Do cooking and refrigeration eliminate the risk of foodborne illness?

No, but they are an important part of proper food handling and preparation practices. All pathogens may not be destroyed during cooking, and properly cooked foods can be recontaminated if they are not handled properly. Foods that will be consumed raw, such a produce, may be contaminated during production and distribution or through cross contamination during preparation. Although refrigeration limits the growth of many pathogens, some pathogens can multiply at refrigeration temperatures. Others do not increase in food but they survive until they reach the human host. If foods are stored under conditions that are too warm, pathogen growth may be enhanced. For food safety, refrigerators should be maintained at 40 F or cooler.

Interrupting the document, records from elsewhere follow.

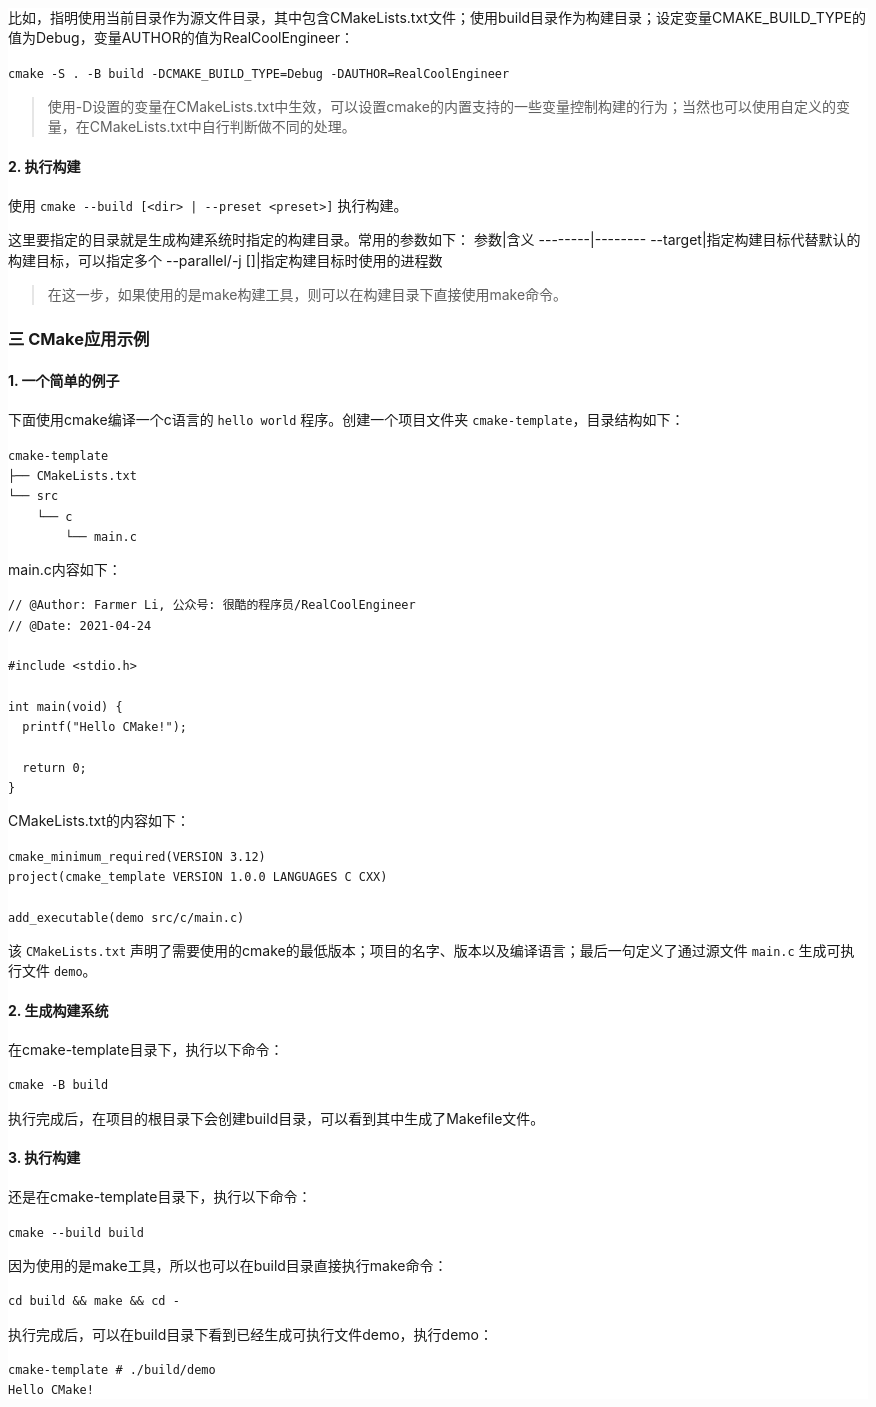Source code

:比如，指明使用当前目录作为源文件目录，其中包含CMakeLists.txt文件；使用build目录作为构建目录；设定变量CMAKE_BUILD_TYPE的值为Debug，变量AUTHOR的值为RealCoolEngineer：
```
cmake -S . -B build -DCMAKE_BUILD_TYPE=Debug -DAUTHOR=RealCoolEngineer
```
> 使用-D设置的变量在CMakeLists.txt中生效，可以设置cmake的内置支持的一些变量控制构建的行为；当然也可以使用自定义的变量，在CMakeLists.txt中自行判断做不同的处理。
#### 2. 执行构建
使用 `cmake --build [<dir> | --preset <preset>]` 执行构建。

这里要指定的目录就是生成构建系统时指定的构建目录。常用的参数如下：
参数|含义
--------|--------
--target|指定构建目标代替默认的构建目标，可以指定多个
--parallel/-j [<jobs>]|指定构建目标时使用的进程数
> 在这一步，如果使用的是make构建工具，则可以在构建目录下直接使用make命令。
### 三 CMake应用示例
#### 1. 一个简单的例子
下面使用cmake编译一个c语言的 `hello world` 程序。创建一个项目文件夹 `cmake-template`，目录结构如下：
```
cmake-template
├── CMakeLists.txt
└── src
    └── c
        └── main.c
```
main.c内容如下：
```
// @Author: Farmer Li, 公众号: 很酷的程序员/RealCoolEngineer
// @Date: 2021-04-24

#include <stdio.h>

int main(void) {
  printf("Hello CMake!");

  return 0;
}
```
CMakeLists.txt的内容如下：
```
cmake_minimum_required(VERSION 3.12)
project(cmake_template VERSION 1.0.0 LANGUAGES C CXX)

add_executable(demo src/c/main.c)
```
该 `CMakeLists.txt` 声明了需要使用的cmake的最低版本；项目的名字、版本以及编译语言；最后一句定义了通过源文件 `main.c` 生成可执行文件 `demo`。
#### 2. 生成构建系统
在cmake-template目录下，执行以下命令：
```
cmake -B build
```
执行完成后，在项目的根目录下会创建build目录，可以看到其中生成了Makefile文件。
#### 3. 执行构建
还是在cmake-template目录下，执行以下命令：
```
cmake --build build
```
因为使用的是make工具，所以也可以在build目录直接执行make命令：
```
cd build && make && cd -
```
执行完成后，可以在build目录下看到已经生成可执行文件demo，执行demo：
```
cmake-template # ./build/demo
Hello CMake!
```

If food looks and smells ok, how can it still make me sick? The microorganisms that cause a food to appear spoiled are different from the foodborne pathogens that make people sick. Spoilage microorganisms are rarely pathogenic. In fact, spoiled food may be less likely to have dangerous levels of pathogens, because the spoilage microorganisms will have been competing with the pathogens for environmental factors such as nutrients and space. Unlike spoilage microorganisms that often produce changes in a food’s odor and color, pathogens usually do not produce observable changes in food.

What part of the food chain poses the greatest risk for foodborne illness?

 It is difficult to determine. Each part of the food chain poses different risks. For example, the relatively uncontrolled environment of production agriculture may present numerous avenues for food to become contaminated by pathogens. The processing environment can expose pathogens to environmental stresses that make the surviving microorganisms better able to not only survive future processing controls but also to overcome the body’s defenses and cause illness. Each pathogen/ food combination represents a combination of many factors. Some may be best addressed through good agricultural practices to prevent contamination in the first place. Others may be best addressed by a control step in the processing environment to inactive any pathogens on the food. Others may be best addressed by consumer food handling and preparation practices. Microbiological food safety is truly a farm-to-table issue.


Recognizing that food safety is a fundamental and continuing issue, the Institute of Food Technologists commissioned an expert panel to review the available scientific literature related to emerging microbiological food safety issues. The panel’s report is divided into seven sections: Introduction, Pathogenicity, Human Hosts, Microbial Ecology, Application of Science to Food Safety Management, Next Steps, and Conclusions. Copies of the report are available at www.ift.org. Founded in 1939, IFT is a 28,000 member nonprofit scientific society for food science and technology.